Les cours de pétrole brut ont connu, ce lundi 6 juillet, une journée noire. À Londres, le Brent (référence pour le pétrole algérien) a dégringolé de 6,24% à 56,75 dollars, après avoir touché un plus bas en séance à 56,35. En cinq jours, la baisse s’établit à 8,42%.
À New York, la baisse a été encore plus forte : le baril a cédé 7,73%, à 52,53 dollars.
Selon les analystes, les raisons de cette forte baisse sont multiples. La victoire du non en Grèce fait craindre une situation difficile dans la zone Euro, avec un risque de contagion à d’autres pays en difficulté.
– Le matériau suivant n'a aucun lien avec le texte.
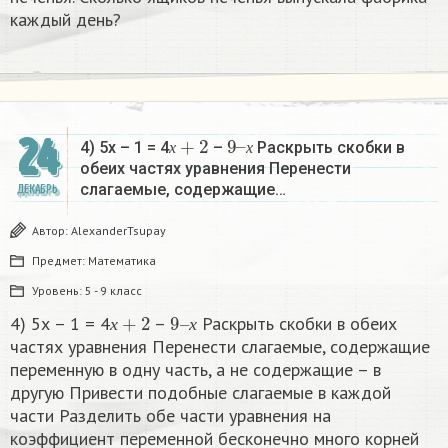
каждый день?
х
+
2
9
х
–
24
4) 5х – 1 = 4
–
Раскрыть скобки в
х
х
обеих частях уравнения Перенести
слагаемые, содержащие…
ДЕКАБРЬ
Автор:
AlexanderTsupay
Предмет:
Математика
Уровень:
5 - 9 класс
х
+
2
9
х
–
4) 5х – 1 = 4
–
Раскрыть скобки в обеих
х
х
частях уравнения Перенести слагаемые, содержащие
переменную в одну часть, а не содержащие – в
другую Привести подобные слагаемые в каждой
части Разделить обе части уравнения на
коэффициент переменной бесконечно много корней​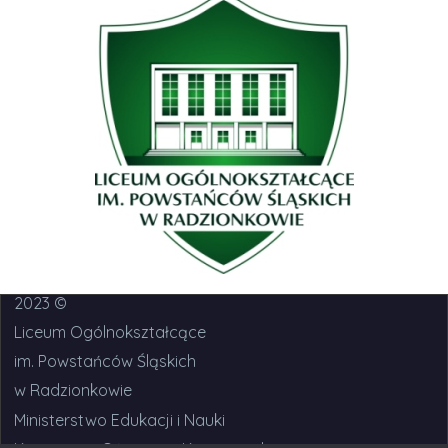
2023 ©
Liceum Ogólnokształcące
im. Powstańców Śląskich
w Radzionkowie
Ministerstwo Edukacji i Nauki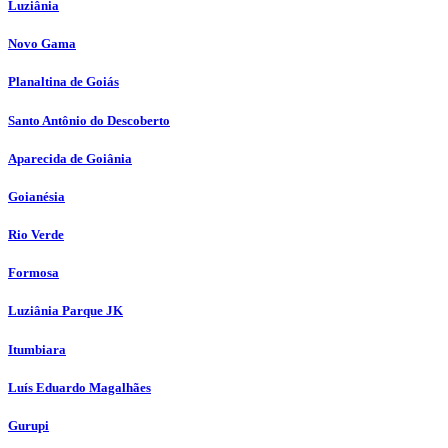
Luziânia
Novo Gama
Planaltina de Goiás
Santo Antônio do Descoberto
Aparecida de Goiânia
Goianésia
Rio Verde
Formosa
Luziânia Parque JK
Itumbiara
Luís Eduardo Magalhães
Gurupi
Des incertitudes pèsent également sur la Chine provoquant une forte instabilité des marchés financiers locaux : la Bourse de Shanghai a chuté de 30% en trois semaines. La Chine est l’un des principaux acheteurs de pétrole dans le monde.
Enfin, l’offre sur les marchés est abondante. L’Opep refuse toujours de baisser sa production alors que les États-Unis continuent de produire d’importantes quantités.
Les marchés pétroliers seront suspendus aux déclarations et aux décisions qui seront annoncées dans la semaine par les dirigeants européens.